Tim Paterson (1956 or 1957-) is an American computer scientist, best known as the original author of the popular MS-DOS operating system.

Paterson wrote the first version of DOS, QDOS while he was working for a company called Seattle Computer Products. After Microsoft bought exclusive rights to the operating system in 1981, Paterson went to work for Microsoft.

Educated at the University of Washington, Paterson worked as a repair technician for a computer store in Seattle, Washington. After he graduated Magna Cum Laude[?] in June 1978, he went to work for Seattle Computer Products as a designer and engineer.

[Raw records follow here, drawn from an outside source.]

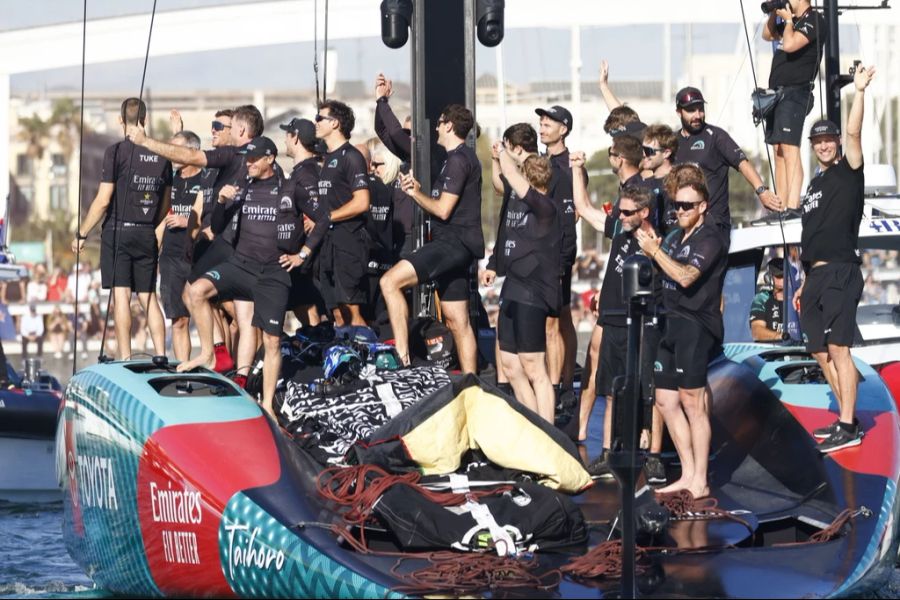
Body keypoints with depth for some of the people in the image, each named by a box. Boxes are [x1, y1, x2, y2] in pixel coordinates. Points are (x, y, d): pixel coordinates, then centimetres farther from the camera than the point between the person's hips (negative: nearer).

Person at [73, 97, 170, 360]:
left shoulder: (117, 151, -9)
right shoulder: (161, 155, 7)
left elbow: (103, 200, -11)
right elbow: (166, 204, 15)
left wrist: (81, 233, -2)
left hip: (118, 230, -5)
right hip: (147, 235, 5)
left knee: (121, 295, -5)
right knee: (148, 297, 11)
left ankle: (124, 358, -9)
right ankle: (161, 356, 5)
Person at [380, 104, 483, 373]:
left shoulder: (458, 159, -12)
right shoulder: (464, 157, 21)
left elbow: (443, 210, -17)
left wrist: (415, 193, -3)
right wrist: (419, 191, 10)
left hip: (453, 242, -11)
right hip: (457, 247, 11)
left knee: (390, 281, -20)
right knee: (457, 322, 10)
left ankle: (402, 358, -24)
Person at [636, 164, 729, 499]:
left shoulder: (710, 238, -9)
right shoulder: (676, 236, 18)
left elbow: (686, 276, -21)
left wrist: (654, 250, -17)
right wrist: (650, 244, 8)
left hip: (697, 326, -9)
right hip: (672, 325, 9)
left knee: (692, 402, -10)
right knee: (666, 401, 9)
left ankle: (700, 481, -8)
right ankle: (688, 475, 15)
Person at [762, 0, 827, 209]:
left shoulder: (815, 21, -8)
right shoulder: (793, 21, 19)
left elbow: (790, 44, -21)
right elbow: (767, 35, 31)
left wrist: (787, 20, -5)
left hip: (795, 92, -9)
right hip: (778, 92, 9)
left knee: (789, 149, -17)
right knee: (778, 151, 7)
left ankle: (793, 207, -23)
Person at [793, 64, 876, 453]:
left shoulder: (848, 173, 0)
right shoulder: (815, 185, 20)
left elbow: (854, 132, -18)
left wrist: (860, 91, -24)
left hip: (840, 274, -8)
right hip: (815, 277, 8)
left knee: (837, 348, -14)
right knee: (821, 352, 8)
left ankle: (849, 428, -16)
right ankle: (846, 418, 16)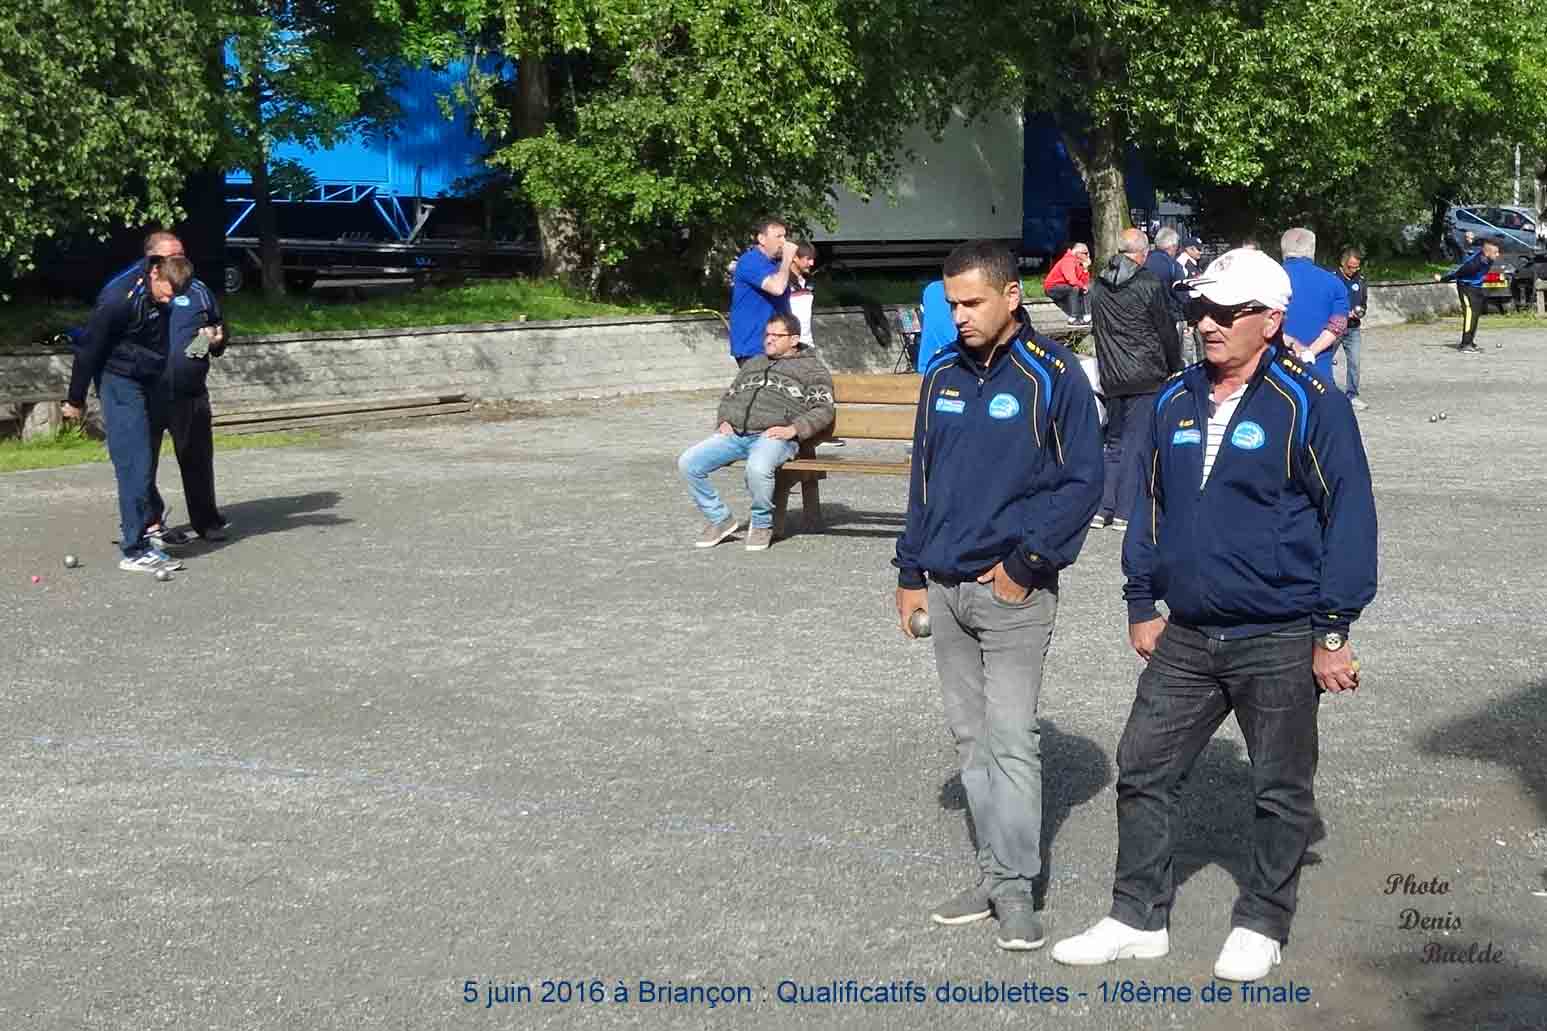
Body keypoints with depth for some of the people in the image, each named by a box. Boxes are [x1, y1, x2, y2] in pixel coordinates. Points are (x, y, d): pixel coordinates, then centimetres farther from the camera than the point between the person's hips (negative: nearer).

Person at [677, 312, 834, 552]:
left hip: (772, 436, -6)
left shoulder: (811, 368, 13)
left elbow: (823, 410, 2)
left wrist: (793, 429, -14)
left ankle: (762, 524, -12)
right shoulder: (753, 365, 32)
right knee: (688, 463, -16)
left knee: (758, 468, -40)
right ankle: (720, 519, 0)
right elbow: (728, 398, 33)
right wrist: (724, 421, 10)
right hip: (735, 434, 6)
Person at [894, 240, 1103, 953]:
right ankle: (994, 873, 18)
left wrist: (1026, 561, -12)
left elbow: (1083, 481, -8)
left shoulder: (1053, 375, -8)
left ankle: (1015, 887, 0)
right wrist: (911, 574, 13)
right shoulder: (942, 377, 9)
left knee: (1011, 737, -7)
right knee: (970, 735, 10)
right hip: (945, 588, 6)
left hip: (1014, 591, -6)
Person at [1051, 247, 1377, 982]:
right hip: (1186, 637, 6)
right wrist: (1141, 604, 13)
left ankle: (1261, 927, 24)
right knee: (1143, 771, 8)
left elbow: (1350, 515, -10)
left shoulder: (1309, 404, -11)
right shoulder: (1175, 403, 7)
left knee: (1281, 790, 8)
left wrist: (1333, 631, -11)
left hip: (1279, 642, -5)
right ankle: (1138, 919, 21)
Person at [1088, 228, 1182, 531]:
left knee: (1114, 441, 14)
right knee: (1137, 442, -1)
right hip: (1147, 377, -5)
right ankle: (1125, 511, -2)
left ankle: (1102, 508, 11)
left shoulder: (1097, 286, 6)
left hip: (1112, 378, 5)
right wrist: (1175, 369, 8)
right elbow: (1166, 331, -5)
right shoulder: (1149, 284, -10)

A month later, Intel released the 8086 CPU, and Paterson went to work designing an S-100 8086 board, which went to market in November 1979. The only commercial software that existed for the board was a standalone version of Microsoft BASIC, and without a true operating system, sales were slow. Paterson began work on QDOS in April 1980 to fill that void. QDOS was approximately 4,000 lines of 8086 assembly code and highly compatible with the APIs of the popular CP/M operating system, and version 0.10 was complete by July 1980.

Paterson worked for Microsoft from May 1981 to April 1982. After a brief second stint with SCP, Paterson started his own company, Falcon Technology, which was bought by Microsoft in 1986. Paterson did a second stint with Microsoft from 1986-1988 and a third stint from 1990-1998. During his third stint at Microsoft, he worked on Visual Basic and Microsoft's version of Java.

After leaving Microsoft a third time, Paterson founded another software development company, Paterson Technology, and also made several appearances on the Comedy Central television program BattleBots[?], where radio-controlled robots fight to the death.